The cloud, the crowd and Asian factories drive startup boom
For entrepreneurs, it has never been easier to bring ideas to market
TOKYO -- Technion-Israel Institute of Technology -- a name every venture capitalist should know.
The university, founded with the support of Albert Einstein, has been a prolific breeding ground of successful startups.
Graduates of the institution have pulled off more than 70 initial public offerings on the Nasdaq Stock Market alone.
One of the companies is ReWalk Robotics, which has developed a robotic wearable that helps people who have difficulty walking take steps. The device uses censors that detect the tilting of the user's body.
About 70% of the university's graduates become entrepreneurs. "Students at the university take it for granted that they should start a business," said Kanji Ishizumi, CEO of Technion Japan.
Capitalism has entered a new stage in which people armed with a good business idea and maybe a little more can set up a company.
The principal driving force of this new wave of entrepreneurship is the power of cloud computing.
In January, Groovenauts, a Fukuoka-based startup founded in 2011, began selling an artificial intelligence-based computer program for predicting the numbers of visitors to events. When it is fed with such key information as weather conditions and location, the program uses the information along with huge amounts of past data to make forecasts. Using the system does not require any programming knowledge.
Some 40 companies use Groovenauts, which buys its computing power from Google for about 50 yen (45 cents) an hour.
Groovenauts President Eihiro Saishu says Google's cloud has saved his company the cost of buying its own expensive servers.
Google and Amazon.com offer cloud services at such low prices, Saishu said, that the cost of launching a business is now a 10th of what it used to be.
There are other trends fueling the startup ecosystem. One of these is the growth of Asia's contract manufacturers.
A case study here is Nvidia. On May 10, the U.S. chipmaker announced a technological tie-up with Toyota Motor in the autonomous driving realm.
Nvidia designs graphic-processing and system-on-a-chip units that Taiwan Semiconductor Manufacturing Co. (TSMC) actually makes.
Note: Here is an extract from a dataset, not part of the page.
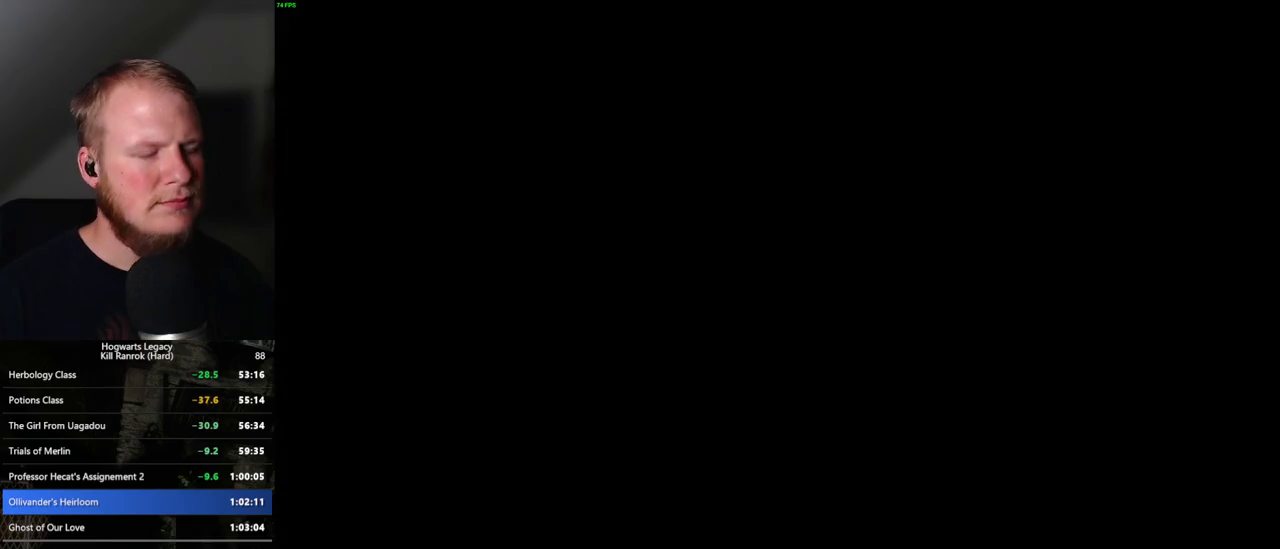
{"keys": [], "mouse": [], "events": []}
Like other contract manufacturers in Asia, TSMC has grown fast in recent years by supporting tech startups.
This division of roles between so-called "fabless" companies focused on designing and developing products and contract manufacturers has spread from the semiconductor industry to the home appliance and pharmaceutical industries over the past three decades.
This formula helps startups clear what used to be tall hurdles.
Expanding sources of venture capital are also helping the startup ecosystem thrive.
A Hong Kong startup founded in 2014 has developed a communications technology that allows swimmers to hear the voice of another person off in the distance.
Initially, there was skepticism about how big of a market might exist for the device. The company cut through this uncertainty by going the crowdfunding route and raising $37,500.
The startup's founder says crowdfunding has increased entrepreneurs' chances to succeed.
The amount of money raised through crowdfunding around the world has been more than doubling every year, according to Massolution of the U.S. Some $34 billion was raised from the crowd in 2015.
Venture capital investment has also grown sharply in recent years. In 2016, VCs invested $127.4 billion, twice as much as they did three years earlier, according to KPMG.
Silicon Valley-based venture fund 500 Startups has invested in over 1,800 companies in 60 countries and is organizing entrepreneur seminars in Japan.
The seminars help Dave McClure, a co-founder of the fund, make contact with promising entrepreneurs as early as possible.
The combined effects of the digital revolution and globalization are radically changing how new businesses are created and money is invested. Call it the "new capitalism."